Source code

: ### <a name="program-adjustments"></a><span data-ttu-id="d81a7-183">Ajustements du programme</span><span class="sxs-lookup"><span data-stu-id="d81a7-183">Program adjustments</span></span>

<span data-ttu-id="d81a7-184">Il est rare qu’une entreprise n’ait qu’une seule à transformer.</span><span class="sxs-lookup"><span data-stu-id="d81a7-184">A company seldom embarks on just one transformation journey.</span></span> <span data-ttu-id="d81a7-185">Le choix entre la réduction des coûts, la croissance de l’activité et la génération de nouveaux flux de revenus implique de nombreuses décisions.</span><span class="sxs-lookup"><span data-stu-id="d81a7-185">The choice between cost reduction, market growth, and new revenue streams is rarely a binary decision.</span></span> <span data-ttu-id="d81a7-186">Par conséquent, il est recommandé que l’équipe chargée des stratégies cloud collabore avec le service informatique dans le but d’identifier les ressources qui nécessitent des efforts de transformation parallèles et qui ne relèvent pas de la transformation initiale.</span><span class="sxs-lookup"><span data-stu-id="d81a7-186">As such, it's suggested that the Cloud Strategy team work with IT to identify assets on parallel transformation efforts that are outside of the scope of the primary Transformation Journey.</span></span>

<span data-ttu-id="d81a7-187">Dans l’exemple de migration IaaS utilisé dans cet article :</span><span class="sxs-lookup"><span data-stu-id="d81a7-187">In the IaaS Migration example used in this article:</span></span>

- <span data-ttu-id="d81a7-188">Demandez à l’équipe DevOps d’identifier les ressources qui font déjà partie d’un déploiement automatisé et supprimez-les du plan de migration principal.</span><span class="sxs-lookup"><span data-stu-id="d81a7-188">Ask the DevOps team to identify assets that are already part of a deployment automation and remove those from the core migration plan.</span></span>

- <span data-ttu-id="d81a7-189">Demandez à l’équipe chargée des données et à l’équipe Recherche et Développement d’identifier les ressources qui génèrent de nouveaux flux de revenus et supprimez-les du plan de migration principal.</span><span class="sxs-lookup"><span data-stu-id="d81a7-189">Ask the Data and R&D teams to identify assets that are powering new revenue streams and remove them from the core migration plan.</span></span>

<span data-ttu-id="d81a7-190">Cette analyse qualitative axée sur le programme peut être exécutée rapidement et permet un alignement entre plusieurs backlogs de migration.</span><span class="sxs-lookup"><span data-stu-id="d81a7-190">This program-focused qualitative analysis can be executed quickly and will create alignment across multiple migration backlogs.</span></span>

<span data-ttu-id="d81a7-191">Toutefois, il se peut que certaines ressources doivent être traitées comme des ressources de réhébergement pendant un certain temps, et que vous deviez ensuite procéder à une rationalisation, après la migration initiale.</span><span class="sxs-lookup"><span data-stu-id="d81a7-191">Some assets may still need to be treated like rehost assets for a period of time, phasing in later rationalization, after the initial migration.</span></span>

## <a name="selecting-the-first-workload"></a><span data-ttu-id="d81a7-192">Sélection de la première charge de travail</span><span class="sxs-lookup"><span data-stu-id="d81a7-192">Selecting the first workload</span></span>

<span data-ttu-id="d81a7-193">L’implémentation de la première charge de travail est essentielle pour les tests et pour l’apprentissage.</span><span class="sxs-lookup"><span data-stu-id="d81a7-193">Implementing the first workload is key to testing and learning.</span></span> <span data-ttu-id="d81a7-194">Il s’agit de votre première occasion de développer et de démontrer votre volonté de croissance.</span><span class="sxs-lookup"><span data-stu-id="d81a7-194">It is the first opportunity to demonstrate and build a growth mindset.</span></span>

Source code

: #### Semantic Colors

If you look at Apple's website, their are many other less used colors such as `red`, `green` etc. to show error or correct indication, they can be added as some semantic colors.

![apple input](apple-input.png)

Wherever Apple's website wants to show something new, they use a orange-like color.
::::::::::
> [Exercise description]: Select the lines in this material that hold the word "such", leaving none out.

> [Written response]:
<span data-ttu-id="d81a7-184">Il est rare qu’une entreprise n’ait qu’une seule à transformer.</span><span class="sxs-lookup"><span data-stu-id="d81a7-184">A company seldom embarks on just one transformation journey.</span></span> <span data-ttu-id="d81a7-185">Le choix entre la réduction des coûts, la croissance de l’activité et la génération de nouveaux flux de revenus implique de nombreuses décisions.</span><span class="sxs-lookup"><span data-stu-id="d81a7-185">The choice between cost reduction, market growth, and new revenue streams is rarely a binary decision.</span></span> <span data-ttu-id="d81a7-186">Par conséquent, il est recommandé que l’équipe chargée des stratégies cloud collabore avec le service informatique dans le but d’identifier les ressources qui nécessitent des efforts de transformation parallèles et qui ne relèvent pas de la transformation initiale.</span><span class="sxs-lookup"><span data-stu-id="d81a7-186">As such, it's suggested that the Cloud Strategy team work with IT to identify assets on parallel transformation efforts that are outside of the scope of the primary Transformation Journey.</span></span>
If you look at Apple's website, their are many other less used colors such as `red`, `green` etc. to show error or correct indication, they can be added as some semantic colors.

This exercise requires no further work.